There has been a revelation about a fixed high-severity flaw in Kubernetes that could lead to remote code execution with elevated privileges in specific cases.
“The vulnerability enables remote code execution with SYSTEM privileges on all Windows endpoints within a Kubernetes cluster,” Akamai security researcher Tomer Peled stated. “To exploit this vulnerability, the attacker must deploy malicious YAML files on the cluster.”
Identified as CVE-2023-5528 (CVSS score: 7.2), this flaw impacts all versions of kubelet, starting from version 1.8.0 and beyond. The fix was included in updates released on November 14, 2023, in versions such as –
- kubelet v1.28.4
- kubelet v1.27.8
- kubelet v1.26.11, and
- kubelet v1.25.16
“A security problem was detected in Kubernetes where a user with the ability to create pods and persistent volumes on Windows nodes might be able to escalate to admin privileges on those nodes,” as per Kubernetes maintainers announcement at that time. “Kubernetes clusters are impacted only if they use an in-tree storage plugin for Windows nodes.”
An exploit of the flaw could lead to full control over all Windows nodes in a cluster. It is worth mentioning that a similar set of vulnerabilities was disclosed by the web infrastructure company in September 2023.

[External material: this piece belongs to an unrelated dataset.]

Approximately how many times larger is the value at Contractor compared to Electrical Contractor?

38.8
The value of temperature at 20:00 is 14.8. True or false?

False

The root cause lies in the use of “insecure function call and lack of user input sanitization,” related to a feature called Kubernetes volumes, particularly employing a volume type known as local volumes that allow users to mount disk partition in a pod by specifying or creating a PersistentVolume.

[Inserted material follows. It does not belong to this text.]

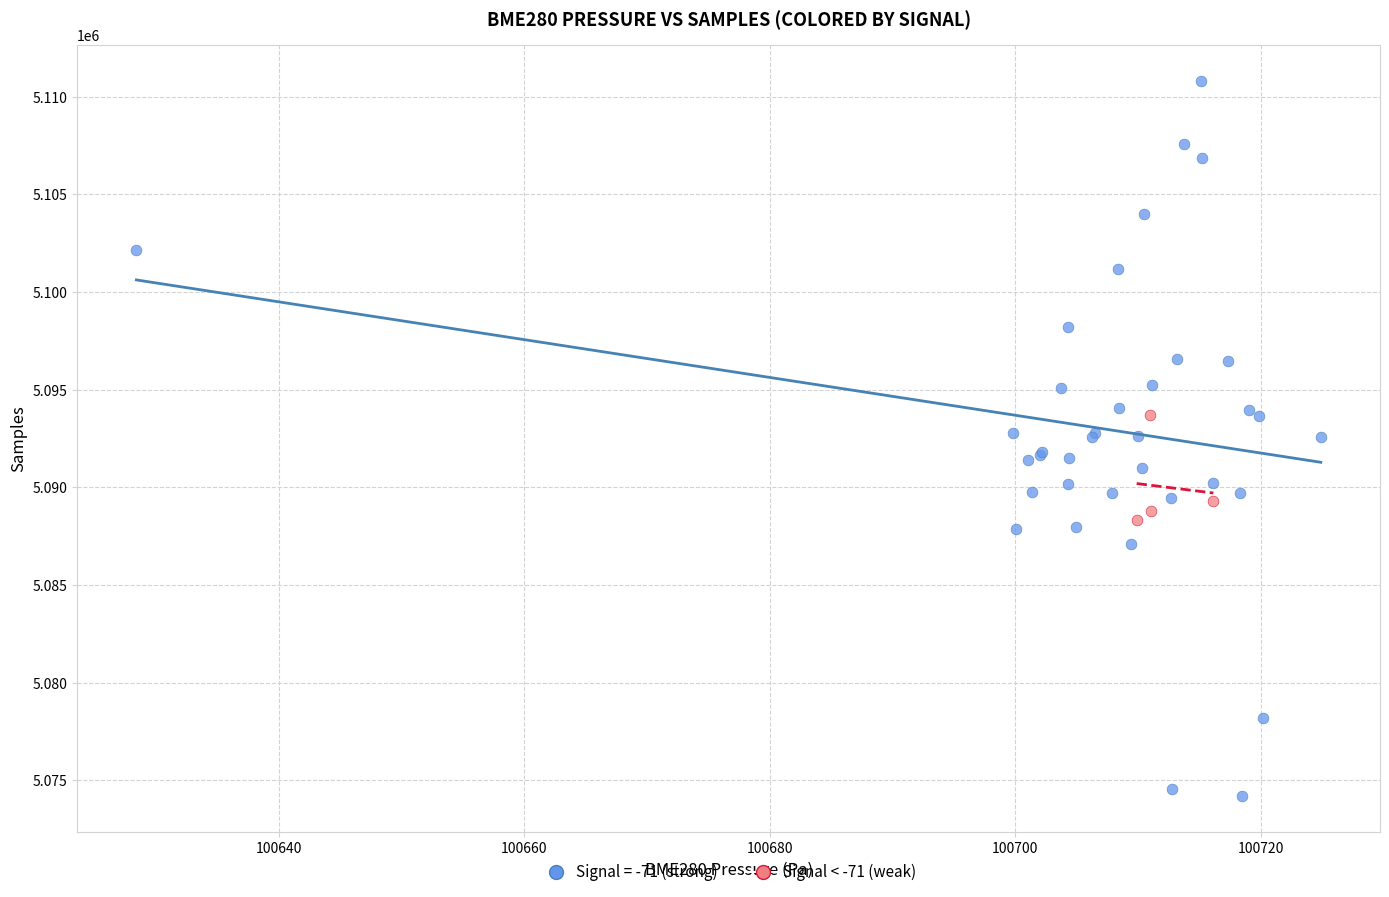

Which series reaches the minimum Y coordinate?

Signal = -71 (strong)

“When creating a pod containing a local volume, the kubelet service will eventually reach the ‘MountSensitive()’ function,” Peled elaborated. “Within it, there’s a cmd line call to ‘exec.command,’ which establishes a symlink between the volume location on the node and the location inside the pod.”
This presents an opportunity for an attacker to exploit by creating a PersistentVolume with a specifically crafted path parameter in the YAML file, triggering command injection and execution using the “&&” command separator.
“To eliminate the injection opportunity, the Kubernetes team decided to remove the cmd call and replace it with a native GO function that will perform the same operation ‘os.Symlink(),” Peled mentioned regarding the implemented patch.
This revelation comes as a critical security flaw in the Zhejiang Uniview ISC camera model 2500-S, which has reached end-of-life (EoL) (CVE-2024-0778, CVSS score: 9.8), is being exploited by threat actors to deploy a Mirai botnet variant called NetKiller that shares infrastructure overlaps with a botnet named Condi.
“The Condi botnet source code was publicly released on Github between August 17 and October 12, 2023,” Akamai explained. “Considering the availability of the Condi source code for months, it is probable that other threat actors […] are utilizing it.”